Offline Policy Learning with Weight Clipping and Heaviside Composite Optimization

Offline policy learning aims to use historical data to learn an optimal personalized decision rule. In the standard estimate-then-optimize framework, reweighting-based methods (e.g., inverse propensity weighting or doubly robust estimators) are widely used to produce unbiased estimates of policy values. However, when the propensity scores of some treatments are small, these reweighting-based methods suffer from high variance in policy value estimation, which may mislead the downstream policy optimization and yield a learned policy with inferior value. In this paper, we systematically develop an offline policy learning algorithm based on a weight-clipping estimator that truncates small propensity scores via a clipping threshold chosen to minimize the mean squared error (MSE) in policy value estimation. Focusing on linear policies, we address the bilevel and discontinuous objective induced by weight-clipping-based policy optimization by reformulating the problem as a Heaviside composite optimization problem, which provides a rigorous computational framework. The reformulated policy optimization problem is then solved efficiently using the progressive integer programming method, making practical policy learning tractable. We establish an upper bound for the suboptimality of the proposed algorithm, which reveals how the reduction in MSE of policy value estimation, enabled by our proposed weight-clipping estimator, leads to improved policy learning performance.

LLM for Large-Scale Optimization Model Auto-Formulation: A Lightweight Few-Shot Learning Approach

Large-scale optimization is a key backbone of modern business decision-making. However, building these models is often labor-intensive and time-consuming. We address this by proposing LEAN-LLM-OPT, a LightwEight AgeNtic workflow construction framework for LLM-assisted large-scale OPTimization auto-formulation. LEAN-LLM-OPT takes as input a problem description together with associated datasets and orchestrates a team of LLM agents to produce an optimization formulation. Specifically, upon receiving a query, two upstream LLM agents dynamically construct a workflow that specifies, step-by-step, how optimization models for similar problems can be formulated. A downstream LLM agent then follows this workflow to generate the final output. Leveraging LLMs' text-processing capabilities and common modeling practices, the workflow decomposes the modeling task into a sequence of structured sub-tasks and offloads mechanical data-handling operations to auxiliary tools. This design alleviates the downstream agent's burden related to planning and data handling, allowing it to focus on the most challenging components that cannot be readily standardized. Extensive simulations show that LEAN-LLM-OPT, instantiated with GPT-4.1 and the open source gpt-oss-20B, achieves strong performance on large-scale optimization modeling tasks and is competitive with state-of-the-art approaches. In addition, in a Singapore Airlines choice-based revenue management use case, LEAN-LLM-OPT demonstrates practical value by achieving leading performance across a range of scenarios. Along the way, we introduce Large-Scale-OR and Air-NRM, the first comprehensive benchmarks for large-scale optimization auto-formulation. The code and data of this work is available at https://github.com/CoraLiang01/lean-llm-opt.

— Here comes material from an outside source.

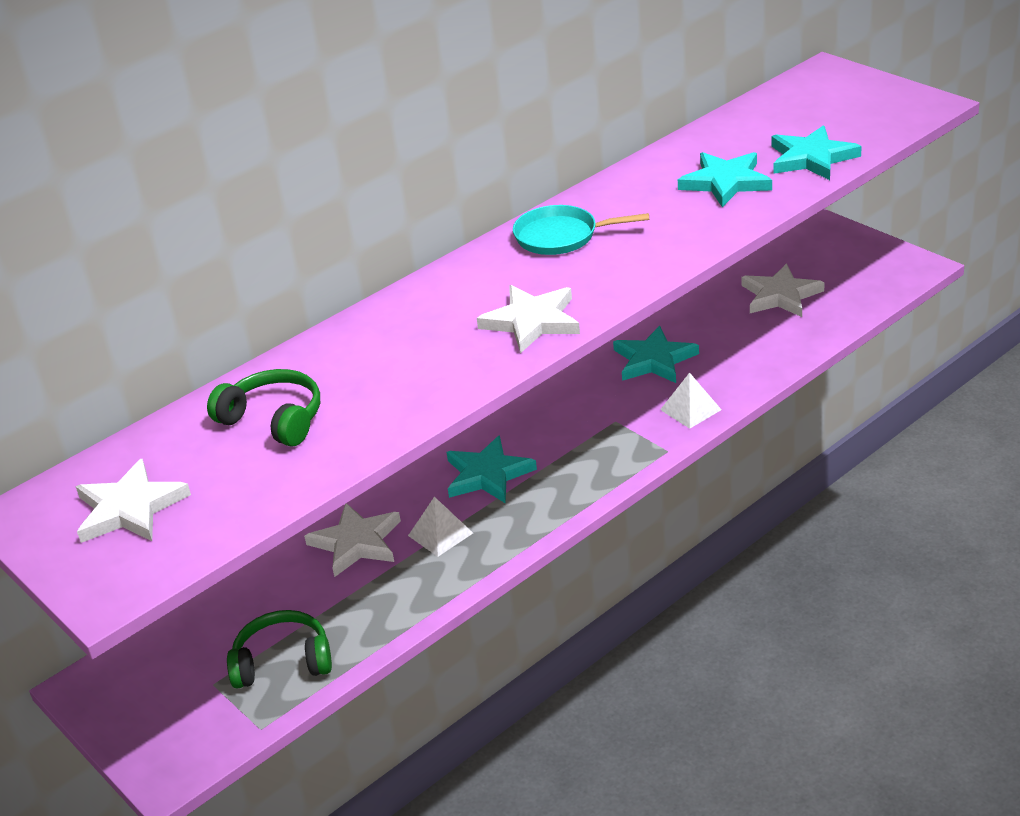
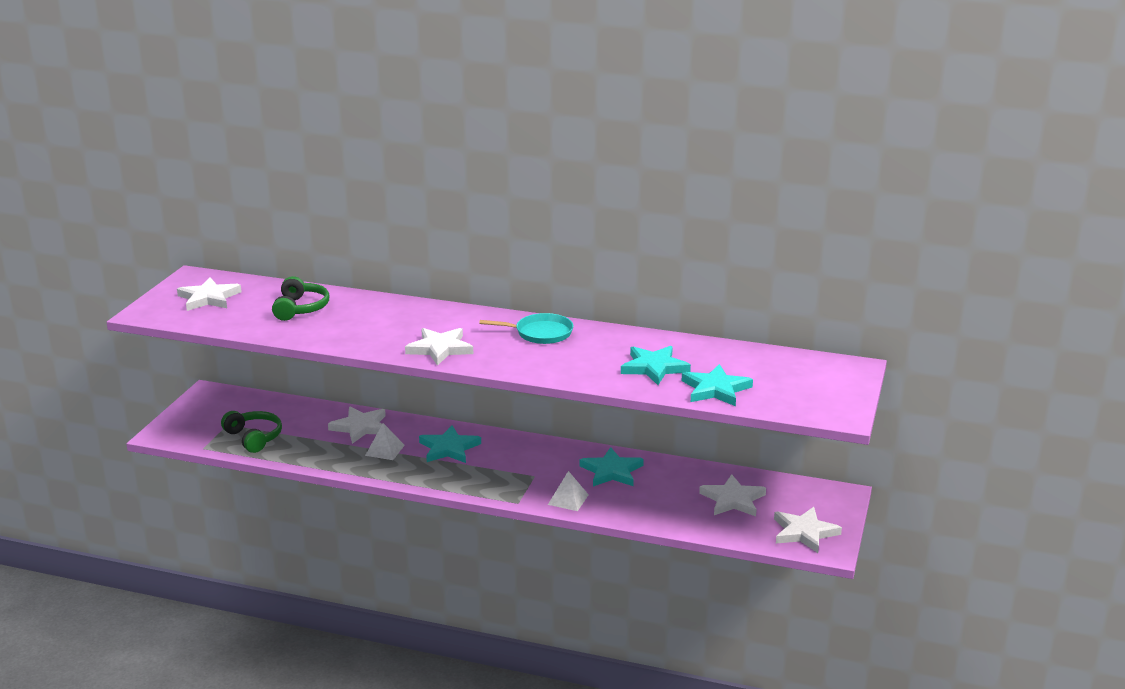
camera: 55 degrees right, 10 degrees down
turquoise pan [513,205,649,255] -> turquoise pan turned 120 degrees clockwise [479,313,574,344]
none -> white star [774,507,842,553]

On Pareto Optimality for the Multinomial Logistic Bandit

We provide a new online learning algorithm for tackling the Multinomial Logit Bandit (MNL-Bandit) problem. Despite the challenges posed by the combinatorial nature of the MNL model, we develop a novel Upper Confidence Bound (UCB)-based method that achieves Pareto optimality by balancing regret minimization and estimation error of the assortment revenues and the MNL parameters. We develop theoretical guarantees characterizing the tradeoff between regret and estimation error for the MNL-Bandit problem through information-theoretic bounds, and propose a modified UCB algorithm that incorporates forced exploration to improve parameter estimation accuracy while maintaining low regret. Our analysis sheds critical insights into how to optimally balance the collected revenues and the treatment estimation in dynamic assortment optimization.

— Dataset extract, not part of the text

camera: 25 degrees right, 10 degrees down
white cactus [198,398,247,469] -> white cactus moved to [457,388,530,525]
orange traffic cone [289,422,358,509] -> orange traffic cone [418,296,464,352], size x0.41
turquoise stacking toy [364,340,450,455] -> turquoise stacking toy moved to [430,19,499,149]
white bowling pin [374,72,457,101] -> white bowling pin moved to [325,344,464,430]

Online Resource Allocation with Non-Stationary Customers

We propose a novel algorithm for online resource allocation with non-stationary customer arrivals and unknown click-through rates. We assume multiple types of customers arrive in a nonstationary stochastic fashion, with unknown arrival rates in each period, and that customers' click-through rates are unknown and can only be learned online. By leveraging results from the stochastic contextual bandit with knapsack and online matching with adversarial arrivals, we develop an online scheme to allocate the resources to nonstationary customers. We prove that under mild conditions, our scheme achieves a ``best-of-both-world'' result: the scheme has a sublinear regret when the customer arrivals are near-stationary, and enjoys an optimal competitive ratio under general (non-stationary) customer arrival distributions. Finally, we conduct extensive numerical experiments to show our approach generates near-optimal revenues for all different customer scenarios.